Cornwall's favourite buoy band is finally making landfall in Australia, and yes, that spelling is intentional.
The Fisherman’s Friends have achieved something remarkable in modern music: making centuries-old sea shanties commercially successful without compromising their authenticity. This group of actual fishermen and lifelong friends from the picturesque Cornish fishing village of Port Isaac have been singing together for over three decades, starting in a living room in 1990 before graduating to the harbour where they’d raise money for charity. Their story reads like fiction, but two successful feature films grossing over $15 million at the UK box office prove truth really is stranger than fiction.
Their journey from the Platt in Port Isaac to international stages represents one of music’s most unlikely success stories. In 2010, they became the first traditional folk act to land a UK top 10 album when Port Isaac’s Fisherman’s Friends went Gold. Since then, they’ve performed for royalty at the Queen’s Diamond Jubilee celebrations, Prince Charles and Camilla’s 2016 Cornwall tour, and even found themselves on the Pyramid Stage at Glastonbury. With over 100,000 Facebook followers and 10 album releases, they’ve managed all this while maintaining their day jobs in fishing, building, shopkeeping and filmmaking.
Fisherman’s Friends
- Thursday 8 January 2026
- Brunswick Ballroom, 314 Sydney Road, Brunswick
- Tickets available through Moshtix
Check out our gig guide here.
This Australian tour marks a significant milestone as the group makes their first ever journey Down Under.

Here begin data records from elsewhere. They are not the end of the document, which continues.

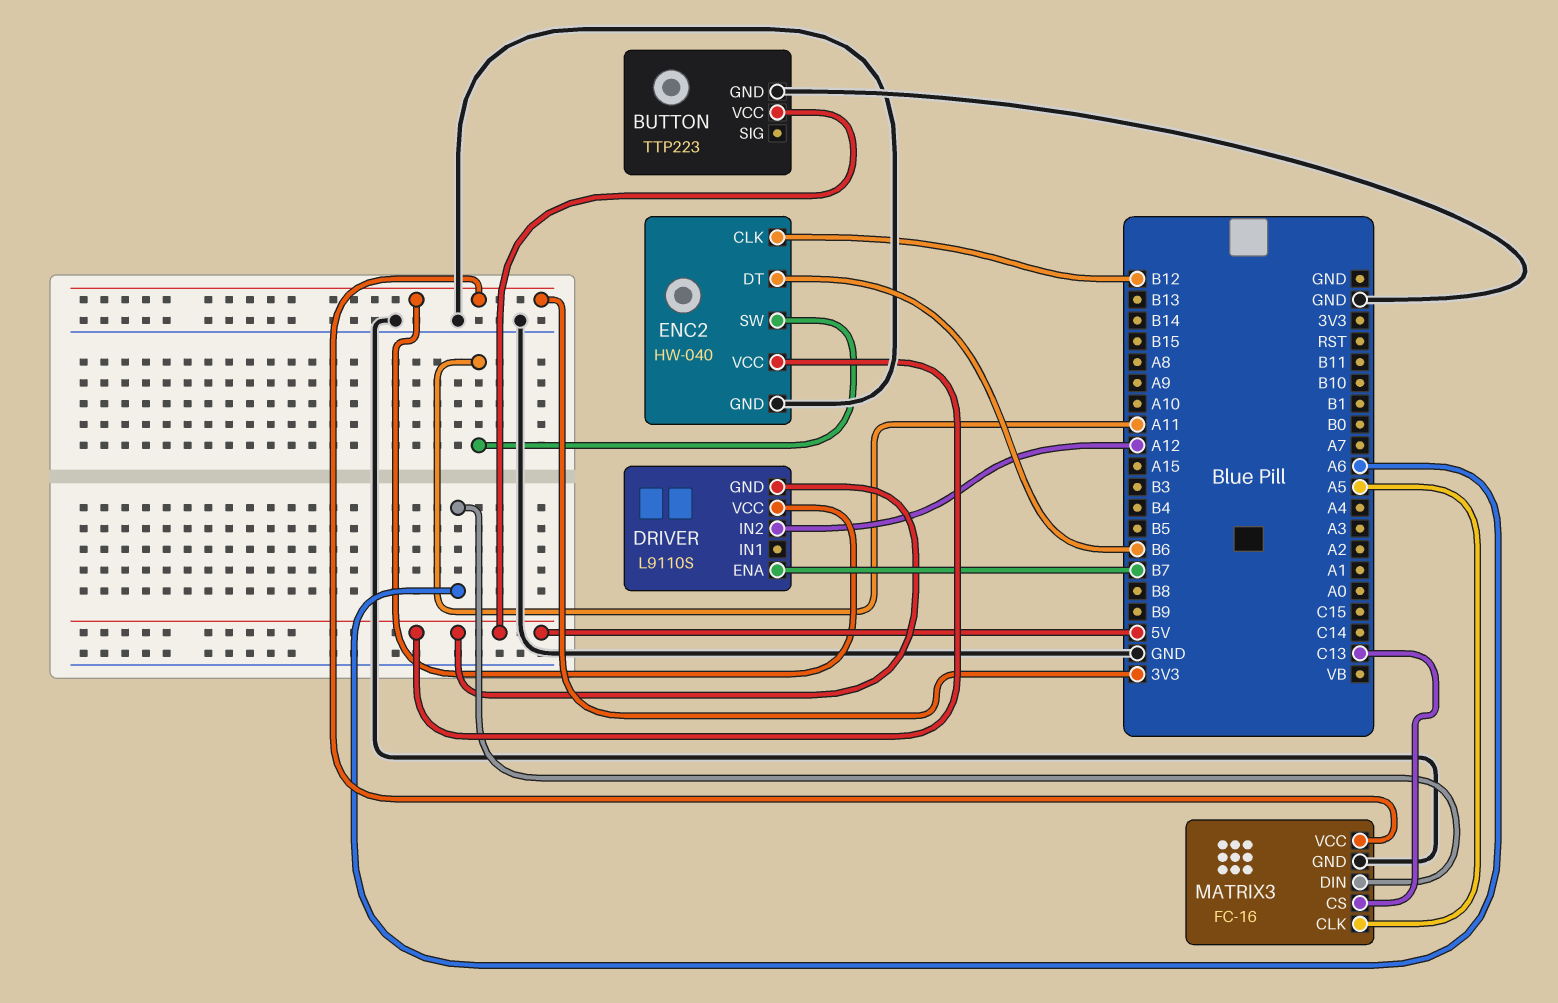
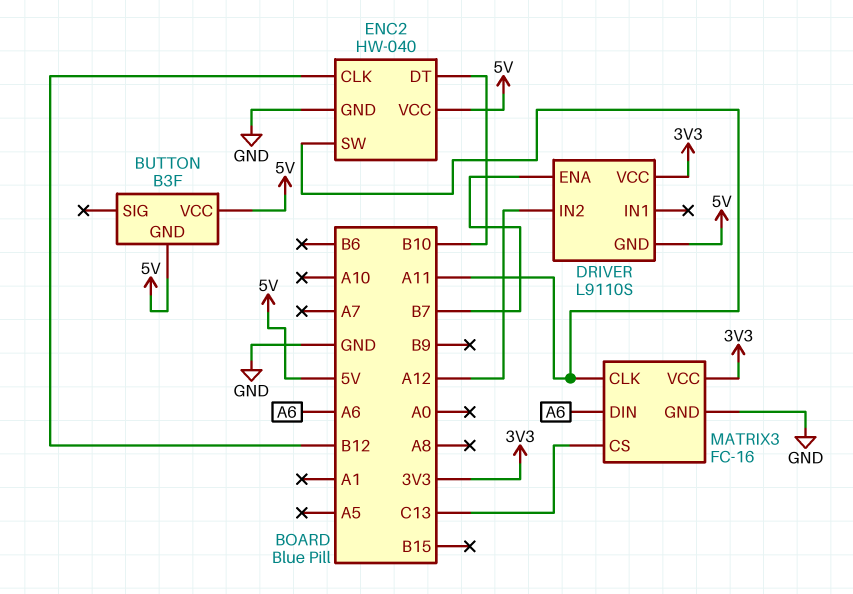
BUTTON: TTP223 -> B3F
BUTTON pin GND: GND -> 5V
ENC2 pin DT: B6 -> B10
MATRIX3 pin CLK: A5 -> A11

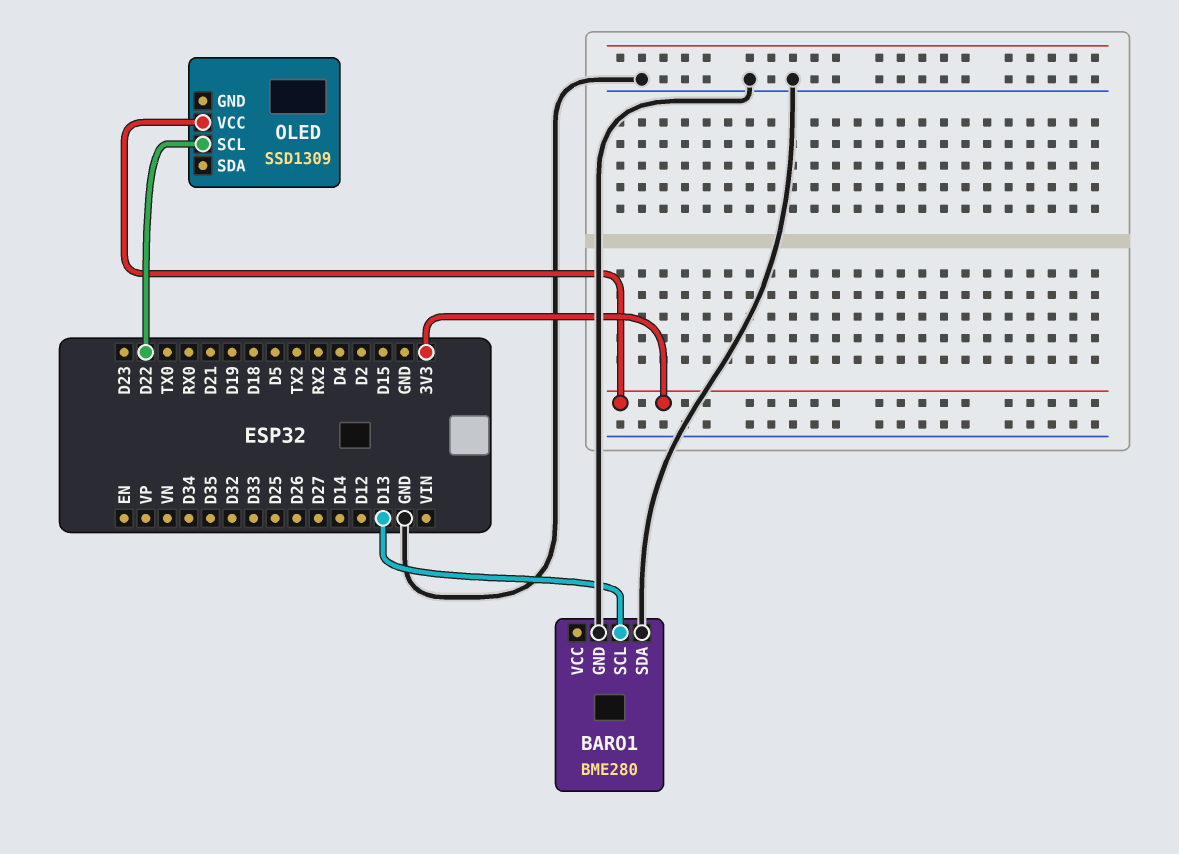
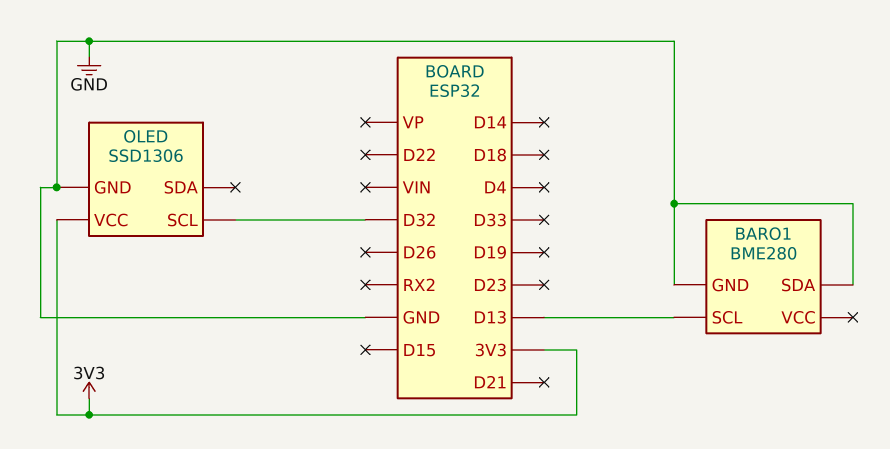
OLED: SSD1309 -> SSD1306
OLED pin GND: none -> GND
OLED pin SCL: D22 -> D32

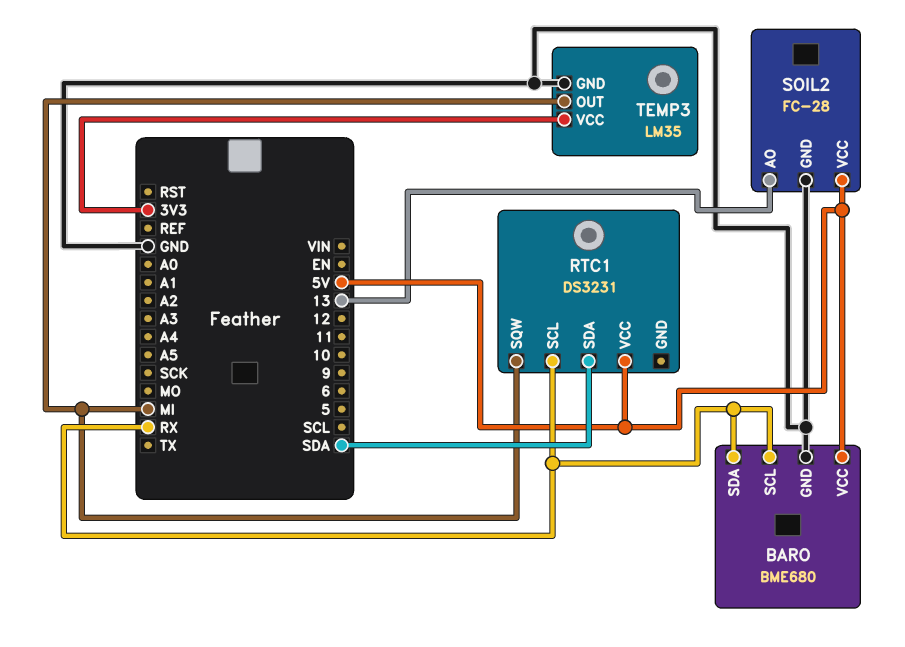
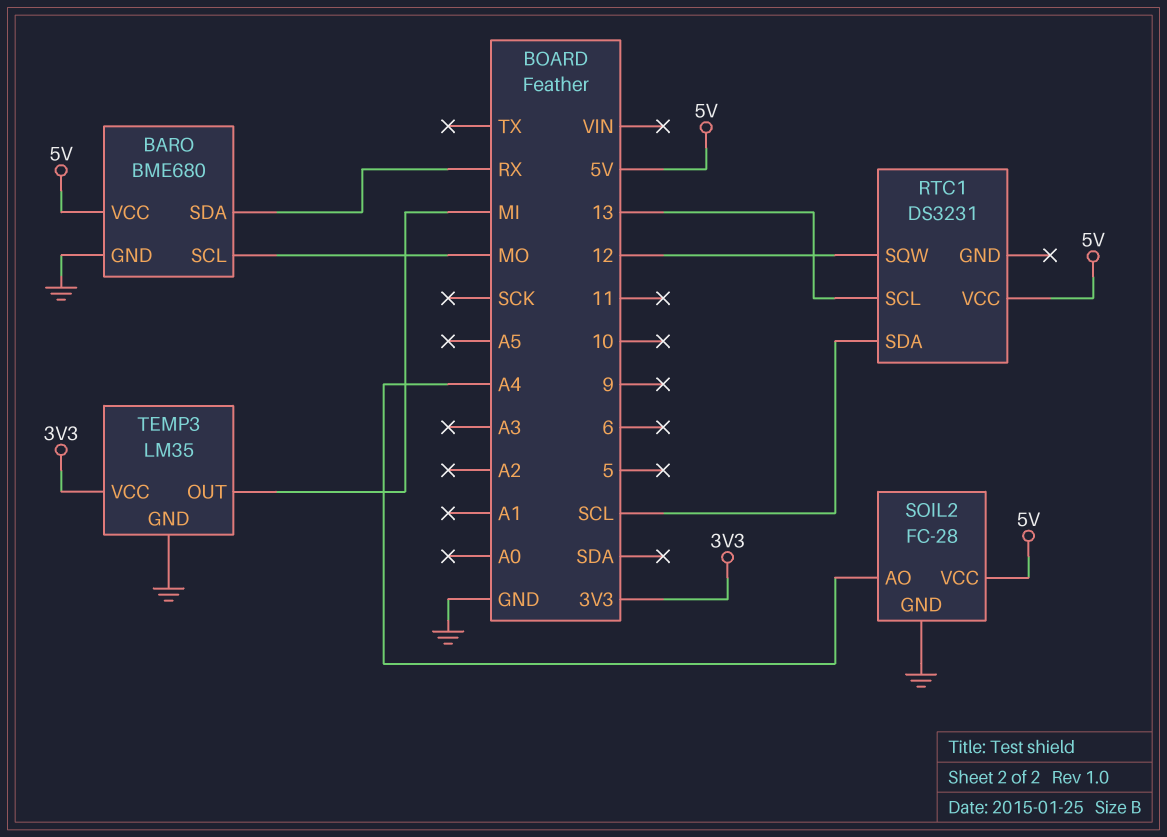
BARO pin SCL: RX -> MO
RTC1 pin SCL: RX -> 13
RTC1 pin SDA: SDA -> SCL
RTC1 pin SQW: MI -> 12
SOIL2 pin AO: 13 -> A4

The tour includes stops in Adelaide, Geelong, St Kilda’s Palais Theatre, Frankston, Hobart, Canberra, Blue Mountains, Sydney, Newcastle, Gold Coast, Caloundra, Brisbane and Perth. For the Brunswick Ballroom show, audiences can expect a vast repertoire of over 200 sea shanties, folk songs and maritime work songs, delivered with the rich harmonies that come from three decades of friendship and shared experience.
The group performs with talented musicians Marcus Bonfanti and Simon Johnson, who add instrumentation to the traditional vocal arrangements. Their ability to transform working songs into entertainment while maintaining their authentic maritime roots has earned them a BBC Folk Award and created a global phenomenon around traditional Cornish singing practices.